Document section:
3. Little brought up the law of entropy. He quoted a Christian source which read, "What the law asserts can be illustrated from a plastic oleomargarine bag which contains white margarine and a small capsule filled with yellow coloring…" Instead of repeating the entire argument, I'll just paraphrase what I wrote in my book: It's not necessarily legitimate to take what we know about a bag and to then apply it to the entire universe. Here is an excerpt:

According to Heinz Pagels, the "law of entropy increase may apply to the universe as a whole because the universe may be a closed system. Eventually it too may fall into ruin, a 'heat death' in which the stars burn out and matter is scattered over the endless reaches of space―a mess with no one to straighten it out" (The Cosmic Code, 1982, 123 & 124, emphasis added). Another scientist, Carl Sagan, reinforced Pagels when, during a lecture, he said, "It's by no means clear, by the way, that the Second Law of Thermodynamics applies to the universe as whole, because it is an experiential law, and we don't have experience with the universe as a whole" ("Gifford Lectures," 1985, The Varieties of Scientific Experience by Carl Sagan & Ann Druyan, ed., [2006] 2007, 157 & 158)…. E. A. Milne cast doubt on the validity of the apologist's argument when he pointed out that "we have no means for assessing change of entropy for the whole universe. … [W]e can calculate such a change for 'closed systems' with something outside them but the universe ex hypothesi has nothing (physical) outside it" (quoted in G. J. Whitrow, The Natural Philosophy of Time, [1961] 1963, 7).


I hope that these points alone are enough to lay the entropy argument to rest.

Collected data:
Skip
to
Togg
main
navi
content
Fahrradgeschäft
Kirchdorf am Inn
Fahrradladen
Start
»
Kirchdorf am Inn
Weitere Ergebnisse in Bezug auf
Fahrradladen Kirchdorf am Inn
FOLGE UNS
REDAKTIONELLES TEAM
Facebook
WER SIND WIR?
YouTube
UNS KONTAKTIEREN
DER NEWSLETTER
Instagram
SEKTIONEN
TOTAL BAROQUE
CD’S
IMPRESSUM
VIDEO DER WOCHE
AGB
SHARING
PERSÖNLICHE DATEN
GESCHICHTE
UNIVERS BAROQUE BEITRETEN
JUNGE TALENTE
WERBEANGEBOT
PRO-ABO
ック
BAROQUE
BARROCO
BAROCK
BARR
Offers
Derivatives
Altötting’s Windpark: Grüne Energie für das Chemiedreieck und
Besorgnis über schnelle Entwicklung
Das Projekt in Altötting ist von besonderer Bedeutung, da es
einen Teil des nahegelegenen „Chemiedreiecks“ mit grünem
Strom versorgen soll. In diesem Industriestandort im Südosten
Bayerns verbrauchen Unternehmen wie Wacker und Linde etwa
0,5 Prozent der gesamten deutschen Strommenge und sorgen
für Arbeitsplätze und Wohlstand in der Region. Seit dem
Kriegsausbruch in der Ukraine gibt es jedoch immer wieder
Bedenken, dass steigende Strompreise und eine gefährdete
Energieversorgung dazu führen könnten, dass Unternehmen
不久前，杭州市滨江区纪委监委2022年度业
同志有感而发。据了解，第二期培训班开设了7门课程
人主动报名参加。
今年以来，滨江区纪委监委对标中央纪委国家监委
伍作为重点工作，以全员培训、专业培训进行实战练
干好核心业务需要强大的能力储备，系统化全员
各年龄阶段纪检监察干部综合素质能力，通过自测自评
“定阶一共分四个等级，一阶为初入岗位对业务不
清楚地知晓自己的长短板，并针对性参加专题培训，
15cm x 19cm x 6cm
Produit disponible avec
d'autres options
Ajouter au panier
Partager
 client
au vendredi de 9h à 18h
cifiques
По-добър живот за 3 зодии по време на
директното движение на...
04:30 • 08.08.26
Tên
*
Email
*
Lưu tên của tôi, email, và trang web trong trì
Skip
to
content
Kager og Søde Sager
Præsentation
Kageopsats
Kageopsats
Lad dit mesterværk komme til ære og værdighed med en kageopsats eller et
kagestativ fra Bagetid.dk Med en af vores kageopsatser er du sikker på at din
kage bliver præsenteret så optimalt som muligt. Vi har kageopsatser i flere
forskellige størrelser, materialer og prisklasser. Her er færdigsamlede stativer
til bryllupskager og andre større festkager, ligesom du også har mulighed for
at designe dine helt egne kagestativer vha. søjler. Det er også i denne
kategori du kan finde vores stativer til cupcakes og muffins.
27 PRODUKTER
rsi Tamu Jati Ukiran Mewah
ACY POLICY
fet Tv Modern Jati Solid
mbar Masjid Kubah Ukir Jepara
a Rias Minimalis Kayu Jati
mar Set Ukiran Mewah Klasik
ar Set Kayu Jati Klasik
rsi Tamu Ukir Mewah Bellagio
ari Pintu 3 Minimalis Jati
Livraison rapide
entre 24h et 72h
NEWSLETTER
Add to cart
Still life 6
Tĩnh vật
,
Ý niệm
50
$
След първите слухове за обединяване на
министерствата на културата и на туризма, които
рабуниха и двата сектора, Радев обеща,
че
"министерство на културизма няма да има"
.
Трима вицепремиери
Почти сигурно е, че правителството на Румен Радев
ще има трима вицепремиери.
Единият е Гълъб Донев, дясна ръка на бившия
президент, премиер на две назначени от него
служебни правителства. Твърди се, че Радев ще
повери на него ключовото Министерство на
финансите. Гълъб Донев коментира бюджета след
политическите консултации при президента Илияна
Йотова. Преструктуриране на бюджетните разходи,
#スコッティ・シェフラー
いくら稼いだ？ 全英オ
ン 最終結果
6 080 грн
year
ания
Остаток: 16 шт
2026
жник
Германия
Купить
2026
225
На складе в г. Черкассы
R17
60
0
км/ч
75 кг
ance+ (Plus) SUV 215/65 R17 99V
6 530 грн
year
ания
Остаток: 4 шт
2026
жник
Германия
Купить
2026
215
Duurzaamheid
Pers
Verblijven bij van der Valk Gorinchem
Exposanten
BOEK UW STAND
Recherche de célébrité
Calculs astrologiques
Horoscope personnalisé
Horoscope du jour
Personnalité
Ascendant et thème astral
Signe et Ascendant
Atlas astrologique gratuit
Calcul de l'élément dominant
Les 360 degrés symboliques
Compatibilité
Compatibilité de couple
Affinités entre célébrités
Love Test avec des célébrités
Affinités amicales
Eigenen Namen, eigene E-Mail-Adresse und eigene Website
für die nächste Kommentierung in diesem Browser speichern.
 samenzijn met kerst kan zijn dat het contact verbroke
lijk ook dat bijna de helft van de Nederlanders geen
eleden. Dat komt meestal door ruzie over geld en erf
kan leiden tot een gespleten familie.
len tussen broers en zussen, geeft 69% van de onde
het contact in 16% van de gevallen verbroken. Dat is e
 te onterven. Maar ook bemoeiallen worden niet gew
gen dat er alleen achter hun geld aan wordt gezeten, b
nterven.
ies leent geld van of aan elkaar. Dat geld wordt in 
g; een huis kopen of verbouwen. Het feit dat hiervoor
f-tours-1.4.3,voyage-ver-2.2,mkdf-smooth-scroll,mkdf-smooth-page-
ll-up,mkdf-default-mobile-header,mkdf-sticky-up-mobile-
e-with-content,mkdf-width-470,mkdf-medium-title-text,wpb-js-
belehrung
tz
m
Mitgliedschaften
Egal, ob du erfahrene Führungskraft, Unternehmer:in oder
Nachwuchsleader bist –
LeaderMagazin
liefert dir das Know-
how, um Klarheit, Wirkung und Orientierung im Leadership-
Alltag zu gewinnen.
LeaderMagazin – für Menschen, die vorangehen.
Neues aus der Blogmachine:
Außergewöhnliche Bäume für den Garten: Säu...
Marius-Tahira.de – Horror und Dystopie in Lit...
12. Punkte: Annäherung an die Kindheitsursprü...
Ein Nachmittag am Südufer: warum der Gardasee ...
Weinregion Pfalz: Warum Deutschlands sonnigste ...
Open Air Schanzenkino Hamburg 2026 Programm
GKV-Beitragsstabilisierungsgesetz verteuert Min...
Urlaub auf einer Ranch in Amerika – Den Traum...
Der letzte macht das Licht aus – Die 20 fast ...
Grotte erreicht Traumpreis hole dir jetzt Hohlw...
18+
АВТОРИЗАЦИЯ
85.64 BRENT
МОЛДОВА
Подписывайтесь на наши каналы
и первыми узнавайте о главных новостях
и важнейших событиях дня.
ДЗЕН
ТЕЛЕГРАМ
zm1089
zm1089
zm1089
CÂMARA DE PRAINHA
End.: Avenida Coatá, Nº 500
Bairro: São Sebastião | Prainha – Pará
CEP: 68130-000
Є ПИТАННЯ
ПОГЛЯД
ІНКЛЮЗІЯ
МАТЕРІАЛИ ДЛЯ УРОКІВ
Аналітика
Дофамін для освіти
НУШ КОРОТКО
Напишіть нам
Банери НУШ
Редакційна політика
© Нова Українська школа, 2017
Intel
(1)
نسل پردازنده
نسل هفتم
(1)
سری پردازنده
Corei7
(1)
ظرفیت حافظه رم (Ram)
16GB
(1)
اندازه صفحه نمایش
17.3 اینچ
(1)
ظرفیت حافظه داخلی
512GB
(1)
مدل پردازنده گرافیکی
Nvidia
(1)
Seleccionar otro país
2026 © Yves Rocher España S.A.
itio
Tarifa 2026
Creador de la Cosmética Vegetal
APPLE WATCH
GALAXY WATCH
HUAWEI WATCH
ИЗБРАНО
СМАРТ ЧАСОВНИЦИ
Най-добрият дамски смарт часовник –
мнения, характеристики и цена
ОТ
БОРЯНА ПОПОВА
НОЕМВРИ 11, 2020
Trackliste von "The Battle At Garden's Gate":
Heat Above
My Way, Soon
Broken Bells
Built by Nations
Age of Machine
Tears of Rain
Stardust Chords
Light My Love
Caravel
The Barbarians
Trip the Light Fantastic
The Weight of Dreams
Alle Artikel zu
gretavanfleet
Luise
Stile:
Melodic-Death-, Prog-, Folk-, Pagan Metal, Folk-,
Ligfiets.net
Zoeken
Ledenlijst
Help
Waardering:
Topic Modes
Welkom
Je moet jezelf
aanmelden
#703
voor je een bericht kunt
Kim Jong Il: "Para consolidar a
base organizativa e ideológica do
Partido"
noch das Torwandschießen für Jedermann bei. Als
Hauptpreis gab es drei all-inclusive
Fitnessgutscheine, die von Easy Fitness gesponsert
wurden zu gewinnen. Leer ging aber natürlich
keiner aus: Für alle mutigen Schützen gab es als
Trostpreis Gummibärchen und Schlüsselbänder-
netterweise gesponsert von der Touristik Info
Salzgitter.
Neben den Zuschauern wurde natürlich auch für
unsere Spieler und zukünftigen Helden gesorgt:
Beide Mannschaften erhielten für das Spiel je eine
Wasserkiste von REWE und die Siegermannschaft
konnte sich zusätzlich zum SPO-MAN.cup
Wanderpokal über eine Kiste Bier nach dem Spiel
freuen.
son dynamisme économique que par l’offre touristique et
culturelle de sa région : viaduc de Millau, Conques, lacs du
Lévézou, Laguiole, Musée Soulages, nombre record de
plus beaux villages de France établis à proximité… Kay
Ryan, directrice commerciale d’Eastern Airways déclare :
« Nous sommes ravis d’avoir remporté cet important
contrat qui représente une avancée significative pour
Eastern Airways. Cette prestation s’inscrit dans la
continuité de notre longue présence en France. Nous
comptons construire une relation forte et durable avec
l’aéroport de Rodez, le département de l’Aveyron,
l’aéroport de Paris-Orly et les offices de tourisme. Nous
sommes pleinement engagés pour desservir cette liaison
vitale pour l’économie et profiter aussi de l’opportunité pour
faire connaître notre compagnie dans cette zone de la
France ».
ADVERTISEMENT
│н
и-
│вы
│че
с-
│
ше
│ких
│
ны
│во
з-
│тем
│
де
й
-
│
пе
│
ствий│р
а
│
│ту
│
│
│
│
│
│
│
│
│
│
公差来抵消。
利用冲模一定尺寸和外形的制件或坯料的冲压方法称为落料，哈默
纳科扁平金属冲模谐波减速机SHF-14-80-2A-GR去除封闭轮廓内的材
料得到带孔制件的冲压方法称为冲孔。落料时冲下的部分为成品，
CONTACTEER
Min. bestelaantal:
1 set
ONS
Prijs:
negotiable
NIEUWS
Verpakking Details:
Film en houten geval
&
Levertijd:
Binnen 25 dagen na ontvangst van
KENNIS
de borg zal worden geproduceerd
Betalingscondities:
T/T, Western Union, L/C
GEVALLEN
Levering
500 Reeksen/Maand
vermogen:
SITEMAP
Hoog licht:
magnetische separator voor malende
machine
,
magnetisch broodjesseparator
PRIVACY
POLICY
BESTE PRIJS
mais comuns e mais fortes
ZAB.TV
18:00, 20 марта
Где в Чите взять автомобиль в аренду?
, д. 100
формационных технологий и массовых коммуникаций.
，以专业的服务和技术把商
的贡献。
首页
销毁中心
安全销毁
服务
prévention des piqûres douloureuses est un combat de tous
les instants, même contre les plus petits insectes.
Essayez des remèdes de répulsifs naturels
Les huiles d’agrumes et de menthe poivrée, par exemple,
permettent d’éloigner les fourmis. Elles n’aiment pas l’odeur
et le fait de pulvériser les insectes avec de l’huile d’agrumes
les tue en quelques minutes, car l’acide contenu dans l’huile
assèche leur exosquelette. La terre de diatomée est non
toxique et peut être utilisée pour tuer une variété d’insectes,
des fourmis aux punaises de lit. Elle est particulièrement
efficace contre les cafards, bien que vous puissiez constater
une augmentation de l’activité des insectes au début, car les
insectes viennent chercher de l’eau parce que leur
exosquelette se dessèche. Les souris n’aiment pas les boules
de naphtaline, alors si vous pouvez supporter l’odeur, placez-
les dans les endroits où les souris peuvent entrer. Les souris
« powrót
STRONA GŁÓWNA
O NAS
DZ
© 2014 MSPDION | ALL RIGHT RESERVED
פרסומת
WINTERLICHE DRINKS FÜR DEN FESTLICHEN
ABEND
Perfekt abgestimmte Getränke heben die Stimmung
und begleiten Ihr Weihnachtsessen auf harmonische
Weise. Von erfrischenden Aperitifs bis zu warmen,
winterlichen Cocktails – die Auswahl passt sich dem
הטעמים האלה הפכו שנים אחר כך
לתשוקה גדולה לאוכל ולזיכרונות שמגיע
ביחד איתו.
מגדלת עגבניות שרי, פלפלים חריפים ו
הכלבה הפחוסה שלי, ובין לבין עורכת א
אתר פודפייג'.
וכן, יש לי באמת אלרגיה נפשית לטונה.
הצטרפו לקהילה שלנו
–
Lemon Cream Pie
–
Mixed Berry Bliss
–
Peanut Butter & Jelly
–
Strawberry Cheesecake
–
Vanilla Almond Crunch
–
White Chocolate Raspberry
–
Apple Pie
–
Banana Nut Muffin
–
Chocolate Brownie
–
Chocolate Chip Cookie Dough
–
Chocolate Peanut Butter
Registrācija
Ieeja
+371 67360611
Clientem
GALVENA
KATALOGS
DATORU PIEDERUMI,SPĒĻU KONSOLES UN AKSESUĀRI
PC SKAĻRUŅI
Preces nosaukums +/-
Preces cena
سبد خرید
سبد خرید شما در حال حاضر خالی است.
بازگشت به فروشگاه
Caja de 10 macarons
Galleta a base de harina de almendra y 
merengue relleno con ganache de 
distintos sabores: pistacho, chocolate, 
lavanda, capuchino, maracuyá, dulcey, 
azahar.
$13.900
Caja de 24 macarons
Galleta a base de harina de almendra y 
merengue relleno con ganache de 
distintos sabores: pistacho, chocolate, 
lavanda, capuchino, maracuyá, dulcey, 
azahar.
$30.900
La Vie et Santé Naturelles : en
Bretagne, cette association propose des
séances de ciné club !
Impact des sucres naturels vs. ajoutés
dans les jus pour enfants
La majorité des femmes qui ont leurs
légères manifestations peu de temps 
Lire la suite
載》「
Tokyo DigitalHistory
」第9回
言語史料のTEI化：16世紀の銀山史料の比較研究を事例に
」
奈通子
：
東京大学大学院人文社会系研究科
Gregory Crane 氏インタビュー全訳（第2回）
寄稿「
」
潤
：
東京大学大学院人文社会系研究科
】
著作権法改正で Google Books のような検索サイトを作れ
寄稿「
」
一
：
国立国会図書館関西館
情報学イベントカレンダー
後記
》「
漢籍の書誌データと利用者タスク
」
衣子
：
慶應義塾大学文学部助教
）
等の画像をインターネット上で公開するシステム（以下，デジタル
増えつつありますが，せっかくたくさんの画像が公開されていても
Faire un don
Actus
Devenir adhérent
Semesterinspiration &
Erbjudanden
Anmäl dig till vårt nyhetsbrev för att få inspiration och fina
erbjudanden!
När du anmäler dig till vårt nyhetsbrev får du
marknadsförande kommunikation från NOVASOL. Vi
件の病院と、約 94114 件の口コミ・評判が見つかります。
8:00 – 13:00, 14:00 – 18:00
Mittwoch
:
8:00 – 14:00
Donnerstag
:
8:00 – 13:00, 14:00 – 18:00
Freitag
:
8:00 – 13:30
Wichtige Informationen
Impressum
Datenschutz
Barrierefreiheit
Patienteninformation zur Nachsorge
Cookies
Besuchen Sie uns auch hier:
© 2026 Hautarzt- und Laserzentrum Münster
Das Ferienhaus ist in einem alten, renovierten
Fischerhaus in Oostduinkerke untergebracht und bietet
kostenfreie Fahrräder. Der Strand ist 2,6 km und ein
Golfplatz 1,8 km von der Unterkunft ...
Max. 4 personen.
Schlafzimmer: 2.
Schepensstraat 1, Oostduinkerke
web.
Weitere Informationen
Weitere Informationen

Assignment 1:
Please decide whether each statement agrees with the entropy passage, and back each yes or no with the deciding words from it: (a) Pagels' book The Cosmic Code is cited with the year 1982. (b) Sagan called the Second Law of Thermodynamics a theoretical law. (c) Milne said the universe has something physical outside it.
Assignment 2:
Carry on the entropy passage from its last sentence.
The rows play no part in this work.

Written answer 1:
(a) Yes: "(The Cosmic Code, 1982, 123 & 124, emphasis added)"
(b) No: "because it is an experiential law"
(c) No: "the universe ex hypothesi has nothing (physical) outside it"

Written answer 2:
4. Little then accused the scientists of being unscientific. The charge should be familiar. To paraphrase, Pasteur debunked the theory of so-called "spontaneous generation". According to a scientist, "it became an accepted doctrine that life never arises except from life." The same scientist, however, observed that "most scientific men prefer to believe that life arose, in some way not yet understood, from inorganic matter in accordance with the laws of physics and chemistry." I don't see a contradiction here. To say that life presently only arises from life is not to say anything about what must have been the case under early Earth conditions. Related to this talking point is the quote from DuNoüy which says that "the chance formulations of a typical protein molecule … is of the order of one of [extremely large number], or practically nil." As I asked in my book in a different context, "How do they [the apologists] know that the probability of the supernatural event is higher?"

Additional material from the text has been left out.